A startup product manager shared her challenges in juggling competing priorities and stakeholders’ needs. So, I recommended she adopt the responsive product portfolio management framework and use Dragonboat to support its implementation.
She was puzzled, “But we only only have one product. We don’t have a portfolio. Isn’t portfolio management only for large companies with many product lines?”
Good question! Is portfolio management only for companies with multiple product lines?
A Digital Product is a “One Product Portfolio”
While traditional portfolio management applies to multiple independent products a user may separately acquire, a digital product is a “one product portfolio” as it’s typically a bundle of products for multiple use cases and markets.
For example, Google Search is a one product portfolio. Within the Google Search product team, there are many product managers where each is involved in building a facet of the Google Search product within the company’s overall product portfolio.
In addition to thinking of use cases of a product with a logical separation of the portfolio, the portfolio concept in product management needs to be broadened further.
Every Product Manager Leads Multi-Dimensional Portfolios
Every PM leads their own portfolio because he or she needs to support multiple:
- Customer segments such as new, existing, enterprise, SMB, users, and partners
- Investment categories such as core/ current product, new product expansion, or product innovation vs tech platform refactor.
- Business outcomes for various areas of the company. For example, sales is pressed by prospects’ demands, support is challenged by existing customer issues and feature requests, marketing needs to align product with market positions and competitive differentiators, the technology team needs to address upgrades and technical debts, and product has product visions and innovations.
Making product and prioritization decisions for these competing needs, the portfolio management skill becomes essential.
The concept of product portfolio management is inspired by the financial world where,
Portfolio management is the art and science of making decisions about investment mix and policy, matching investments to objectives, asset allocation for individuals and institutions, and balancing risk against performance. Portfolio management is all about determining strengths, weaknesses, opportunities, and threats in the choice of debt vs. equity, domestic vs. international, growth vs. safety, and many other trade-offs encountered in the attempt to maximize return at a given appetite for risk.
Every product manager is constantly facing decisions about the product investment mix to maximize the desired outcome.
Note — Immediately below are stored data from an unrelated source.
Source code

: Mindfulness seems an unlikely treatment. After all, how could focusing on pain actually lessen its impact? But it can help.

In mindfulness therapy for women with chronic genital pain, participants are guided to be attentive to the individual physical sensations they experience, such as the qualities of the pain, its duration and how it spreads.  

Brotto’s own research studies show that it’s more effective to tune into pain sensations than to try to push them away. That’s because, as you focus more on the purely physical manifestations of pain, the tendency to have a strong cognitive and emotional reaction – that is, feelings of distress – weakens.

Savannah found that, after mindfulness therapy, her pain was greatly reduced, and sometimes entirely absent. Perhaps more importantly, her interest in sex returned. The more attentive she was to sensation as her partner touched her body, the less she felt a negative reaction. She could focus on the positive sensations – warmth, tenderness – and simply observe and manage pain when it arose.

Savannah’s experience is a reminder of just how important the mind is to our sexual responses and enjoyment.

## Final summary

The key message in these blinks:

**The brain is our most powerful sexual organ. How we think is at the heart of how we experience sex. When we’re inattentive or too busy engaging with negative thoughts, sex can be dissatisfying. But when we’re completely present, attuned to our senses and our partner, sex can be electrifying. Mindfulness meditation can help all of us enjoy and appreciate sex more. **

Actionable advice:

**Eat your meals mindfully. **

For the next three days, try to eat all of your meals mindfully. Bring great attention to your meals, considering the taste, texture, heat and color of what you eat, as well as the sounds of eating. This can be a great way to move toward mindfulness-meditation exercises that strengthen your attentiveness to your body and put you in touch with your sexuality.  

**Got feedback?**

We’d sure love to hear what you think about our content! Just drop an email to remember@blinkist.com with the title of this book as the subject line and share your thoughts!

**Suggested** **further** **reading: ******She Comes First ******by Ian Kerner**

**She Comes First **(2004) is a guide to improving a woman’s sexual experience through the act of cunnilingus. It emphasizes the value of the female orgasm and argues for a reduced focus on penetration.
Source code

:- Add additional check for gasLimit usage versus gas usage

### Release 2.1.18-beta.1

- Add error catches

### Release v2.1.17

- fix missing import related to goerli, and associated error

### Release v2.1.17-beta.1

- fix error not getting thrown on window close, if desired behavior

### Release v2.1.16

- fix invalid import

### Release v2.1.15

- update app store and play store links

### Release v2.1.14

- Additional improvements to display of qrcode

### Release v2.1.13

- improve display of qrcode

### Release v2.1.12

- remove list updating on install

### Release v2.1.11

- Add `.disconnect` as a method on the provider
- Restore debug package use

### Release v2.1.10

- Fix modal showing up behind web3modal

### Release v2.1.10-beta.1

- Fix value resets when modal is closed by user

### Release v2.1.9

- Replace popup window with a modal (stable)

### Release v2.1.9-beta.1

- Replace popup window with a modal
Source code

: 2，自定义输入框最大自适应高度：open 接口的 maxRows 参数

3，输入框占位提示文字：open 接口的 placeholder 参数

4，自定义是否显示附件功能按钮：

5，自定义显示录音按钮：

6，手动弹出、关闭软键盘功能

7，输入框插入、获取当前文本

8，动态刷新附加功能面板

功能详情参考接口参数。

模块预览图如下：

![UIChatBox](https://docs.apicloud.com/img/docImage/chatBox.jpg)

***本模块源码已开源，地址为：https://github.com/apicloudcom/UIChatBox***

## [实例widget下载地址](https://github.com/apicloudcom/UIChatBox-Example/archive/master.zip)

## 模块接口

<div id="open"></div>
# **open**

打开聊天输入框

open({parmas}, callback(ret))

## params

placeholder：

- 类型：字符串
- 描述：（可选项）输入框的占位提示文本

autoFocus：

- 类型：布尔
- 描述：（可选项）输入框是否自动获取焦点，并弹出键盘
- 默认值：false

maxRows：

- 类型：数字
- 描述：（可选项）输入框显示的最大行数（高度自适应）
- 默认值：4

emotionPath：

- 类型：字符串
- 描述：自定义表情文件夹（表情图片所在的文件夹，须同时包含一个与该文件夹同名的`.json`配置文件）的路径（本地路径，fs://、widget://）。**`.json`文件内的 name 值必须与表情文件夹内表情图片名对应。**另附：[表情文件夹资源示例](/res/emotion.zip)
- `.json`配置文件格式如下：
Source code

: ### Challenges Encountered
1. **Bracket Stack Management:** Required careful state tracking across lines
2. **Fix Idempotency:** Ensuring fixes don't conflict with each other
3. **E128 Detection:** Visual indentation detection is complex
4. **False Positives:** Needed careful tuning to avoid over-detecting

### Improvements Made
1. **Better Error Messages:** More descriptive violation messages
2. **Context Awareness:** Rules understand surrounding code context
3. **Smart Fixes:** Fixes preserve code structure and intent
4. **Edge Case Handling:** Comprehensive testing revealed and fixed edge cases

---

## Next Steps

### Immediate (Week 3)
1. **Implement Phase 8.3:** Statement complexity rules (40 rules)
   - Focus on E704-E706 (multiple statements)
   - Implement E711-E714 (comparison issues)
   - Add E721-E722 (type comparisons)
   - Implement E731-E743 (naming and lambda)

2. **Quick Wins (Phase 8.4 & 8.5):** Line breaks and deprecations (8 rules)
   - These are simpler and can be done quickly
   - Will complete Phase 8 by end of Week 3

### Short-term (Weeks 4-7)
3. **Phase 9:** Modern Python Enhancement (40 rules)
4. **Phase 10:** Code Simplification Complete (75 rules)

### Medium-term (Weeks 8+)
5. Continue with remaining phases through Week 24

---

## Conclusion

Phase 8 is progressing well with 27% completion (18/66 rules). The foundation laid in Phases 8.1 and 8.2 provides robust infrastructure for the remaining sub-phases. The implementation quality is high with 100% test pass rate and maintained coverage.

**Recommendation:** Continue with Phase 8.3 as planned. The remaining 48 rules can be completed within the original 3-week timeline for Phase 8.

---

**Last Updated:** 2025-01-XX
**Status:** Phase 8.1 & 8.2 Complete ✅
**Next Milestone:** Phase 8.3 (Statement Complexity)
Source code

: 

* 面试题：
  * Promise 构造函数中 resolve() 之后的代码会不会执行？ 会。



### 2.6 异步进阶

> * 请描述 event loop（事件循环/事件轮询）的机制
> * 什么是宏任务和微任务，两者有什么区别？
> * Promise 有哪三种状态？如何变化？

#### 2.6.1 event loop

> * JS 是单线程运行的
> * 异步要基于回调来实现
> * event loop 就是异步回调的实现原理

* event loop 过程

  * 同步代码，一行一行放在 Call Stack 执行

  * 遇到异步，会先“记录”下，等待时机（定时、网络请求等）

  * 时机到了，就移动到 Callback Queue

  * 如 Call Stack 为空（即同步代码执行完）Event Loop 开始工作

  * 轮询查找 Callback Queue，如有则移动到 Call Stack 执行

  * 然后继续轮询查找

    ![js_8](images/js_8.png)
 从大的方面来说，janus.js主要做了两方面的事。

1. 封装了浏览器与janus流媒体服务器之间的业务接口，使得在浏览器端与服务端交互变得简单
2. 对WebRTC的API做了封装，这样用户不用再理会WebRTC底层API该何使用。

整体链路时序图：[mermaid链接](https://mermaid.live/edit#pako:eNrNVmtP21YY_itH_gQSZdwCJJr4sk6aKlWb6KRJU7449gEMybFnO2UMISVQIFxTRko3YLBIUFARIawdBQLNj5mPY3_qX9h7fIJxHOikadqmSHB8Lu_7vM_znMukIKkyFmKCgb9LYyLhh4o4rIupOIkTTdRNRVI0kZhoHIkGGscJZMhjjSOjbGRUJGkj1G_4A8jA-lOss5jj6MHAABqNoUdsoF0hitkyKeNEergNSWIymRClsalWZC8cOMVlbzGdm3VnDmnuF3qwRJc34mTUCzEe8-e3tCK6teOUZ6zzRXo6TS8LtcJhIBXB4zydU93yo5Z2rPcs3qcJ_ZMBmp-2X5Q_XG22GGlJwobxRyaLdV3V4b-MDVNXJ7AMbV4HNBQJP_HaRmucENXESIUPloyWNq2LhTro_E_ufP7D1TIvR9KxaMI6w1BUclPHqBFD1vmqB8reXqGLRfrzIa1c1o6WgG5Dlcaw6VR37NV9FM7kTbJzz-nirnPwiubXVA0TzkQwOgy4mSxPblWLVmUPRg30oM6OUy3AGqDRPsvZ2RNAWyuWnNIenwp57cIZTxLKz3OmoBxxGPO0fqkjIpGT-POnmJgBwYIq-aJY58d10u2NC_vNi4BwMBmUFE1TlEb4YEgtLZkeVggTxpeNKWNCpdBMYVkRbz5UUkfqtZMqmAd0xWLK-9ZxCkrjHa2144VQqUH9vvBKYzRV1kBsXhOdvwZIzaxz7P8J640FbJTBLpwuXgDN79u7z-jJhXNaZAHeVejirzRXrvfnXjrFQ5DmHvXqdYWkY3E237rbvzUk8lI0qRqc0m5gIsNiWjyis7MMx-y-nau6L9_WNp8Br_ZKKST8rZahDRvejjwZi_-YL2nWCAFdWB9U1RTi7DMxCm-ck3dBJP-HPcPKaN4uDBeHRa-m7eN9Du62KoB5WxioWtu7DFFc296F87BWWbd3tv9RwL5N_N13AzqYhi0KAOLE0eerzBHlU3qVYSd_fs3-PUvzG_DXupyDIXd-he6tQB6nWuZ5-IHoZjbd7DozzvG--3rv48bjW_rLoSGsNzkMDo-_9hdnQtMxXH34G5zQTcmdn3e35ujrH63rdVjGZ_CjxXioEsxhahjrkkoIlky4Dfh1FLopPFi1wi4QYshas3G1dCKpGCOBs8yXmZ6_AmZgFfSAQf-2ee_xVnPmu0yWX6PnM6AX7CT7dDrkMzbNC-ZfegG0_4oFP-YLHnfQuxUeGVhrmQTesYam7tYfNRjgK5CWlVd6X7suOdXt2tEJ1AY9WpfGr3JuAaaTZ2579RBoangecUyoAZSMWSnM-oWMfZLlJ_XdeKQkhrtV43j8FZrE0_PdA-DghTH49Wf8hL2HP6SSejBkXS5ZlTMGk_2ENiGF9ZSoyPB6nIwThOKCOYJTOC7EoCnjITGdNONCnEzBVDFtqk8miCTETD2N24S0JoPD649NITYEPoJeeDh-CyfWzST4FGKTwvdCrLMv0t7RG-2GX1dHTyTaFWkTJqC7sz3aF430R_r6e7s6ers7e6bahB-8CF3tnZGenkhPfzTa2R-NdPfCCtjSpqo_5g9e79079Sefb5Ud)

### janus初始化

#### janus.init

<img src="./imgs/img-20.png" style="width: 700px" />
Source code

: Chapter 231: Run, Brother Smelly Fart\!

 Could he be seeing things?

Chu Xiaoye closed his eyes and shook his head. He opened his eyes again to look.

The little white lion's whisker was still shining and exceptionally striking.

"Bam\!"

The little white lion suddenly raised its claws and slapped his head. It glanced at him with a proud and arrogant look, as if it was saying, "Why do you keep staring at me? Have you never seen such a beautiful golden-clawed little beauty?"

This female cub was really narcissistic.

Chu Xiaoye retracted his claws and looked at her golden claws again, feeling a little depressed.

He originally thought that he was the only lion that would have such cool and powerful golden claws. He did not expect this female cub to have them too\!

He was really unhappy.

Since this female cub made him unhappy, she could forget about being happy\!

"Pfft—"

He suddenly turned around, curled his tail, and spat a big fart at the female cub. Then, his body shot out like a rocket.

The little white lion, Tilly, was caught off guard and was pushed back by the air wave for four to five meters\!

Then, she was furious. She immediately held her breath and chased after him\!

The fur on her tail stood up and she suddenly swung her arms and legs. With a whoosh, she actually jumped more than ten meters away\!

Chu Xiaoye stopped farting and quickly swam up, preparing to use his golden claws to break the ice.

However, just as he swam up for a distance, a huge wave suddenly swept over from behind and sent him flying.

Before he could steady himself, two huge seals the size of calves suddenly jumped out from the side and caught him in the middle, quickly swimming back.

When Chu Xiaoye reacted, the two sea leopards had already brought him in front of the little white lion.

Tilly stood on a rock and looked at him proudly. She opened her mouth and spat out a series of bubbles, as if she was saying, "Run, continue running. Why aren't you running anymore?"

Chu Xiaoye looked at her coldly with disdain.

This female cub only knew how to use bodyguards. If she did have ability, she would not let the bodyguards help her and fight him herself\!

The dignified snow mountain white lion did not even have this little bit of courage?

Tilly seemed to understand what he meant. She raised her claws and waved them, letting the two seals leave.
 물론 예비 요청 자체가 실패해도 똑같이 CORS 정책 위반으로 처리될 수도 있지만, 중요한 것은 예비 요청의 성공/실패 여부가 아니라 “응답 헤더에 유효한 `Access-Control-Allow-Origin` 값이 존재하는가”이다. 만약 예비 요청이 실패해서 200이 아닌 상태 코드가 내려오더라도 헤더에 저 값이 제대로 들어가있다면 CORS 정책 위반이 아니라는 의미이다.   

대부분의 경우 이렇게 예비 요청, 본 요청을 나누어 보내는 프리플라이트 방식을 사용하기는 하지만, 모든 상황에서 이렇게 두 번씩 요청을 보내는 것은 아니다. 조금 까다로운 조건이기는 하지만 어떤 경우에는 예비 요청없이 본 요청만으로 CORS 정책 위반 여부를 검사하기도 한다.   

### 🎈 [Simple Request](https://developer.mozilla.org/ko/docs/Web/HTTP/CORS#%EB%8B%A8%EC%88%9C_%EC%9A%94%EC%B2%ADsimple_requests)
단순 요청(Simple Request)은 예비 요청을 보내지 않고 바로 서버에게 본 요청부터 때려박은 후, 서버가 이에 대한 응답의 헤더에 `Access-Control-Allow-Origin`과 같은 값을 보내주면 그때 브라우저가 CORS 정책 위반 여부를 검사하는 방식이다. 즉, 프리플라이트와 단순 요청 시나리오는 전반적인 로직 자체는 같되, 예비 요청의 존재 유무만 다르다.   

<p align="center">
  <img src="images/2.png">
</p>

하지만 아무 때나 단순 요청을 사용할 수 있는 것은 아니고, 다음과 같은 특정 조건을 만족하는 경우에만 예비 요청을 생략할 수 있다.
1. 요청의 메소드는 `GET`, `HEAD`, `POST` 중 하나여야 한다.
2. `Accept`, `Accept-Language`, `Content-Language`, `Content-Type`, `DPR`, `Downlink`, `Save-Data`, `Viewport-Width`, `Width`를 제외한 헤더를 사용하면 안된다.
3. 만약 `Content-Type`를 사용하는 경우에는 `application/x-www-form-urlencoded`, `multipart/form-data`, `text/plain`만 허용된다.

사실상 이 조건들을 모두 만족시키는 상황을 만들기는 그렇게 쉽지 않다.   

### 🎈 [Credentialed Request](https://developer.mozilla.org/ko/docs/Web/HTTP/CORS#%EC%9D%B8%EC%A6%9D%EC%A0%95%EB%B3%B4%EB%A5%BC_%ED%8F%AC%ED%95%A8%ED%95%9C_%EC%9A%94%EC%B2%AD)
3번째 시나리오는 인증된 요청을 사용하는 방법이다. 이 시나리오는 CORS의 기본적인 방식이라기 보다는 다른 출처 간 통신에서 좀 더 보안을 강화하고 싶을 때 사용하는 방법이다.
This is essentially portfolio management in practice.
For product managers, the art of portfolio management is even more challenging than financial portfolio management because the definition of the best outcome is much broader than monetary value, while the invested capital (resources) is also more complex than monetary (more complex than ROI).
Now you can see the same roadmap could be 3 or 4 different types of portfolios based on how you view them. How do you use this information?
- Prioritize and allocate accordingly – for example a newer product may focus on retention to increase stickiness and then you will focus on acquisition as you now have “keep retention under control”. Then you may move to efficiency and so on. Understanding the state of the product helps to decide where to focus and be intentional on investing your product features and team capacity towards each.
- Effectively and quantitatively balance competing stakeholder demands. The failure to do so was called “peanut buttering” in the famous Yahoo memo.
- By looking at different dimensions, you will not unintentionally miss key strategic vectors when you linearly prioritize features.